• _ABOUT THIS TASK_
Each entry that follows is to be duplicated exactly, without its images.

[Opening ENTRIES SHOWN section]

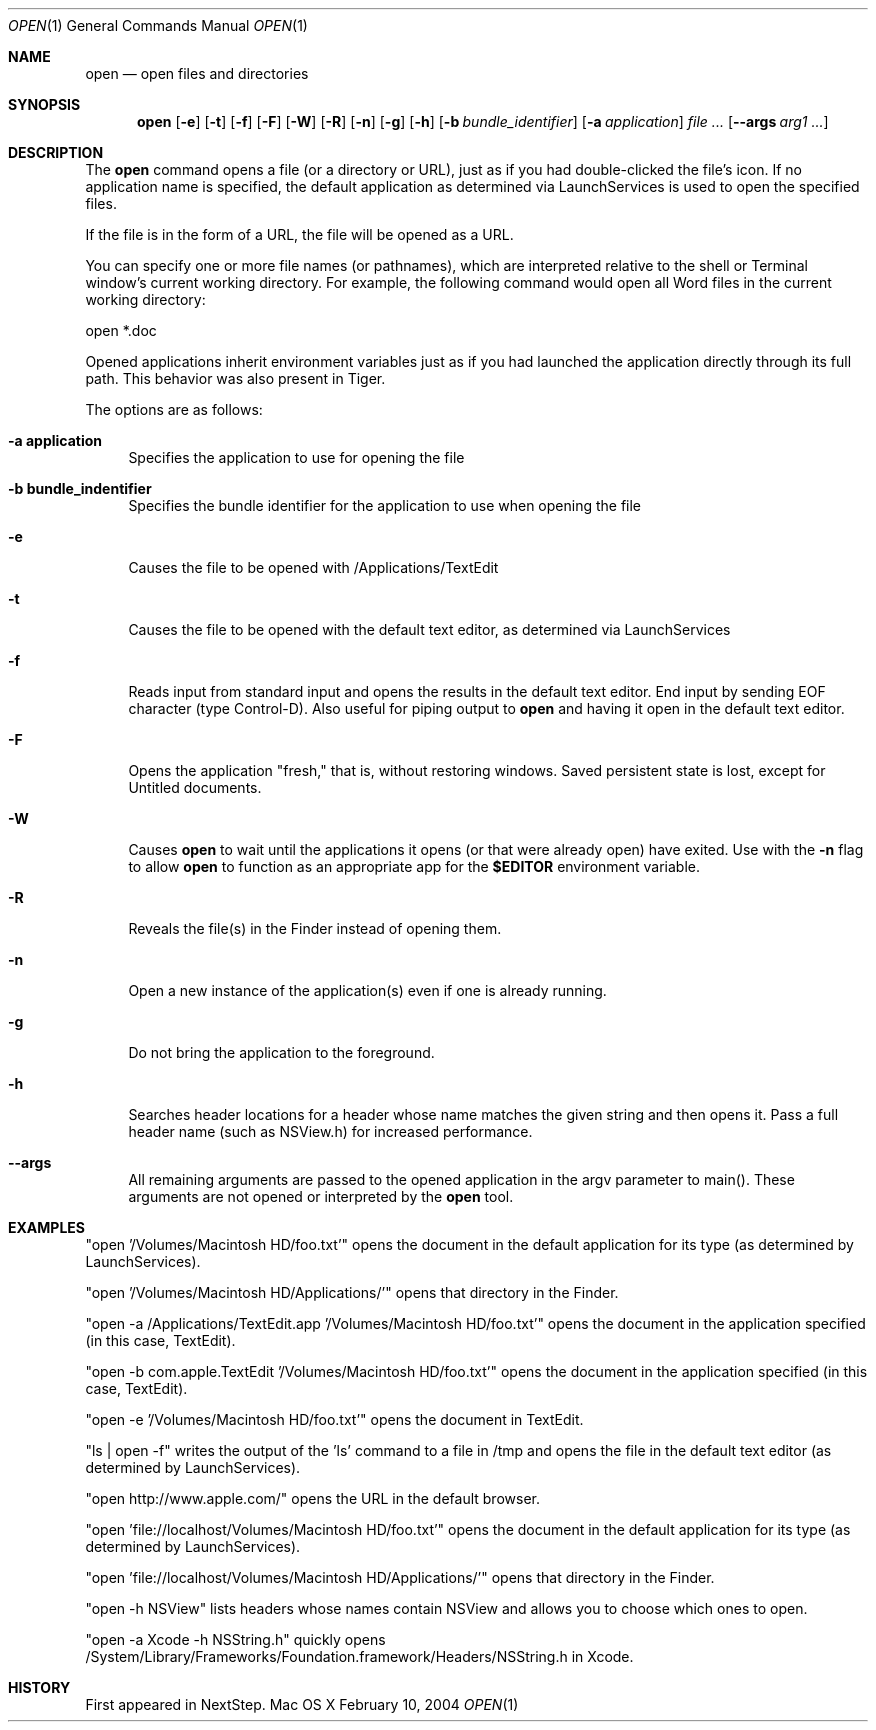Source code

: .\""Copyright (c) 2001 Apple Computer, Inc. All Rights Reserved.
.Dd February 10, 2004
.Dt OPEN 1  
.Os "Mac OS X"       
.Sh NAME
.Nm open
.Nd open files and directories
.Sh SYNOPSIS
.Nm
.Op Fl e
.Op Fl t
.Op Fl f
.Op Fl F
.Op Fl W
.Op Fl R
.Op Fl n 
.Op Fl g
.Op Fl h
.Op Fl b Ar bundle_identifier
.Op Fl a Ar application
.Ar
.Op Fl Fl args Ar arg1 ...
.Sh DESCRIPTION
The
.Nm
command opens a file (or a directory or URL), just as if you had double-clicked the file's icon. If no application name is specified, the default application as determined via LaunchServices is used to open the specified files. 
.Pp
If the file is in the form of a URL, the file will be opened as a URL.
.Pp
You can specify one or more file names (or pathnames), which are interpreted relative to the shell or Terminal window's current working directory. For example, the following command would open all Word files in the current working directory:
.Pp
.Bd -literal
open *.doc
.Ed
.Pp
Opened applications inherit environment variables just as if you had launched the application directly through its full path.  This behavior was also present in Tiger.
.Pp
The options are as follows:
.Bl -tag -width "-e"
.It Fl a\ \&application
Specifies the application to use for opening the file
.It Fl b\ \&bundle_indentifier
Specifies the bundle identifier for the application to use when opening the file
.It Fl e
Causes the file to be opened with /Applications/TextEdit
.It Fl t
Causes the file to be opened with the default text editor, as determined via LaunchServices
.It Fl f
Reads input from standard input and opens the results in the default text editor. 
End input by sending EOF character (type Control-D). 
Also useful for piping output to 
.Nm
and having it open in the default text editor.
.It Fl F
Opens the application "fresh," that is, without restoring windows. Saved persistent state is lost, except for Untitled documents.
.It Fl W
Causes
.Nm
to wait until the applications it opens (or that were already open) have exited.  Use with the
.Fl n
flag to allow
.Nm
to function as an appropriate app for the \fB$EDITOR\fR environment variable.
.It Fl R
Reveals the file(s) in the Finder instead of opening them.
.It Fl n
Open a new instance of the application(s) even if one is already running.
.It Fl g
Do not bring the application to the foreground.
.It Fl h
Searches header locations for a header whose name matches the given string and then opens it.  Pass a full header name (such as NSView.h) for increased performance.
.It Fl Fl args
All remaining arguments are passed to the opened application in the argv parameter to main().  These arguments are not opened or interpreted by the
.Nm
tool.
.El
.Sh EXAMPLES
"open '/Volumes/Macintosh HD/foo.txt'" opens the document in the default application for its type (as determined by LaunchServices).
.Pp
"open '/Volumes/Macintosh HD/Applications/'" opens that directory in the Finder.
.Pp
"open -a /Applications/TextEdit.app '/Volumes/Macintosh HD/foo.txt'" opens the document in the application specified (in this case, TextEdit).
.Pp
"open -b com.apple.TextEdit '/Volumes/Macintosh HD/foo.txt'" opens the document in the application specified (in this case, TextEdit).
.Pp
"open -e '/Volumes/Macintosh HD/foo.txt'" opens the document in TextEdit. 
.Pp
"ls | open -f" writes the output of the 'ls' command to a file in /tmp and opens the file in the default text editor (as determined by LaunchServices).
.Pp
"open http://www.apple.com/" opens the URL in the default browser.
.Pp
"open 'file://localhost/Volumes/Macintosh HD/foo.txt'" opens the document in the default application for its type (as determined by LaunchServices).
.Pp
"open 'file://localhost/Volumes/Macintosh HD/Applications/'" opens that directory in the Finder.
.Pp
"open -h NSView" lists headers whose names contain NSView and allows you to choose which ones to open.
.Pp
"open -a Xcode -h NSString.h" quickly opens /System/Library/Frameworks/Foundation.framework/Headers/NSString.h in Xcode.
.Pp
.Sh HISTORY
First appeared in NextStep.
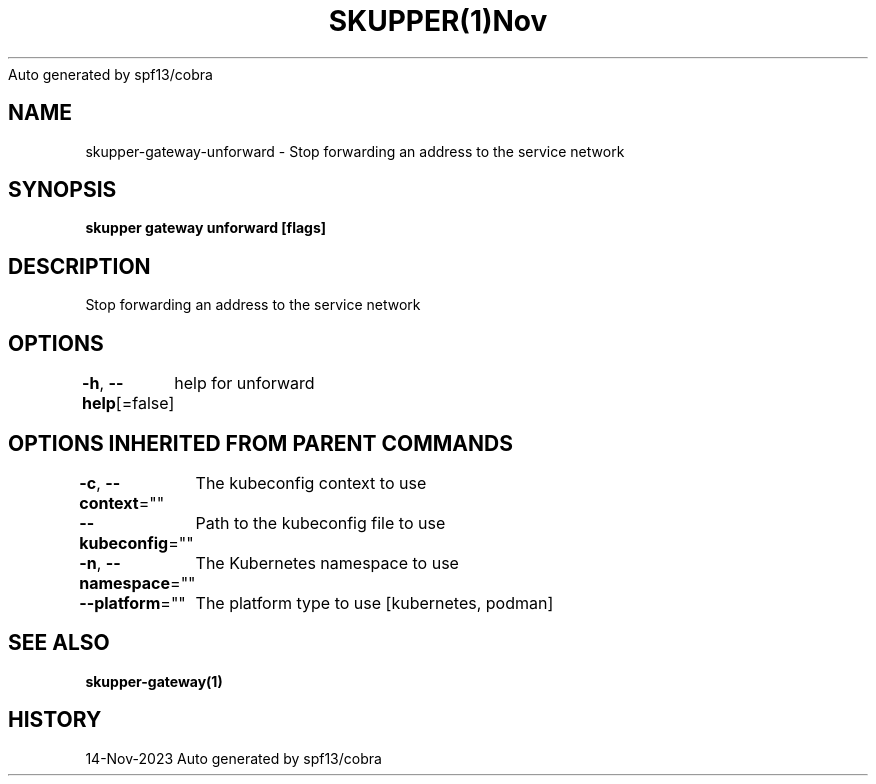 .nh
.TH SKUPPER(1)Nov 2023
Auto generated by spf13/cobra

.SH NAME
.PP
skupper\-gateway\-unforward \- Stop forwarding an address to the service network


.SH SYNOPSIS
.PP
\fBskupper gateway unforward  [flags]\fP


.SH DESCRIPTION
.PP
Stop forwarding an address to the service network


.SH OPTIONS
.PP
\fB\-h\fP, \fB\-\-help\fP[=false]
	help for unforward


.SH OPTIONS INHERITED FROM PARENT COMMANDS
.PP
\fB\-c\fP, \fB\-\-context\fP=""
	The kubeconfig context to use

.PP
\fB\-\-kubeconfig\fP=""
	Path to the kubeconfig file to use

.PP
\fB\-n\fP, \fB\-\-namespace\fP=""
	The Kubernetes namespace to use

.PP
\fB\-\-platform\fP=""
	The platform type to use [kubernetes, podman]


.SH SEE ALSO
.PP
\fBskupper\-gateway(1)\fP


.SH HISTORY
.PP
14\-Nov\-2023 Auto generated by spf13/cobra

[Closing ENTRIES SHOWN section]

• _EXERCISE ANSWER_
Source code

: .\""Copyright (c) 2001 Apple Computer, Inc. All Rights Reserved.
.Dd February 10, 2004
.Dt OPEN 1  
.Os "Mac OS X"       
.Sh NAME
.Nm open
.Nd open files and directories
.Sh SYNOPSIS
.Nm
.Op Fl e
.Op Fl t
.Op Fl f
.Op Fl F
.Op Fl W
.Op Fl R
.Op Fl n 
.Op Fl g
.Op Fl h
.Op Fl b Ar bundle_identifier
.Op Fl a Ar application
.Ar
.Op Fl Fl args Ar arg1 ...
.Sh DESCRIPTION
The
.Nm
command opens a file (or a directory or URL), just as if you had double-clicked the file's icon. If no application name is specified, the default application as determined via LaunchServices is used to open the specified files. 
.Pp
If the file is in the form of a URL, the file will be opened as a URL.
.Pp
You can specify one or more file names (or pathnames), which are interpreted relative to the shell or Terminal window's current working directory. For example, the following command would open all Word files in the current working directory:
.Pp
.Bd -literal
open *.doc
.Ed
.Pp
Opened applications inherit environment variables just as if you had launched the application directly through its full path.  This behavior was also present in Tiger.
.Pp
The options are as follows:
.Bl -tag -width "-e"
.It Fl a\ \&application
Specifies the application to use for opening the file
.It Fl b\ \&bundle_indentifier
Specifies the bundle identifier for the application to use when opening the file
.It Fl e
Causes the file to be opened with /Applications/TextEdit
.It Fl t
Causes the file to be opened with the default text editor, as determined via LaunchServices
.It Fl f
Reads input from standard input and opens the results in the default text editor. 
End input by sending EOF character (type Control-D). 
Also useful for piping output to 
.Nm
and having it open in the default text editor.
.It Fl F
Opens the application "fresh," that is, without restoring windows. Saved persistent state is lost, except for Untitled documents.
.It Fl W
Causes
.Nm
to wait until the applications it opens (or that were already open) have exited.  Use with the
.Fl n
flag to allow
.Nm
to function as an appropriate app for the \fB$EDITOR\fR environment variable.
.It Fl R
Reveals the file(s) in the Finder instead of opening them.
.It Fl n
Open a new instance of the application(s) even if one is already running.
.It Fl g
Do not bring the application to the foreground.
.It Fl h
Searches header locations for a header whose name matches the given string and then opens it.  Pass a full header name (such as NSView.h) for increased performance.
.It Fl Fl args
All remaining arguments are passed to the opened application in the argv parameter to main().  These arguments are not opened or interpreted by the
.Nm
tool.
.El
.Sh EXAMPLES
"open '/Volumes/Macintosh HD/foo.txt'" opens the document in the default application for its type (as determined by LaunchServices).
.Pp
"open '/Volumes/Macintosh HD/Applications/'" opens that directory in the Finder.
.Pp
"open -a /Applications/TextEdit.app '/Volumes/Macintosh HD/foo.txt'" opens the document in the application specified (in this case, TextEdit).
.Pp
"open -b com.apple.TextEdit '/Volumes/Macintosh HD/foo.txt'" opens the document in the application specified (in this case, TextEdit).
.Pp
"open -e '/Volumes/Macintosh HD/foo.txt'" opens the document in TextEdit. 
.Pp
"ls | open -f" writes the output of the 'ls' command to a file in /tmp and opens the file in the default text editor (as determined by LaunchServices).
.Pp
"open http://www.apple.com/" opens the URL in the default browser.
.Pp
"open 'file://localhost/Volumes/Macintosh HD/foo.txt'" opens the document in the default application for its type (as determined by LaunchServices).
.Pp
"open 'file://localhost/Volumes/Macintosh HD/Applications/'" opens that directory in the Finder.
.Pp
"open -h NSView" lists headers whose names contain NSView and allows you to choose which ones to open.
.Pp
"open -a Xcode -h NSString.h" quickly opens /System/Library/Frameworks/Foundation.framework/Headers/NSString.h in Xcode.
.Pp
.Sh HISTORY
First appeared in NextStep.
 .nh
.TH SKUPPER(1)Nov 2023
Auto generated by spf13/cobra

.SH NAME
.PP
skupper\-gateway\-unforward \- Stop forwarding an address to the service network


.SH SYNOPSIS
.PP
\fBskupper gateway unforward  [flags]\fP


.SH DESCRIPTION
.PP
Stop forwarding an address to the service network


.SH OPTIONS
.PP
\fB\-h\fP, \fB\-\-help\fP[=false]
	help for unforward


.SH OPTIONS INHERITED FROM PARENT COMMANDS
.PP
\fB\-c\fP, \fB\-\-context\fP=""
	The kubeconfig context to use

.PP
\fB\-\-kubeconfig\fP=""
	Path to the kubeconfig file to use

.PP
\fB\-n\fP, \fB\-\-namespace\fP=""
	The Kubernetes namespace to use

.PP
\fB\-\-platform\fP=""
	The platform type to use [kubernetes, podman]


.SH SEE ALSO
.PP
\fBskupper\-gateway(1)\fP


.SH HISTORY
.PP
14\-Nov\-2023 Auto generated by spf13/cobra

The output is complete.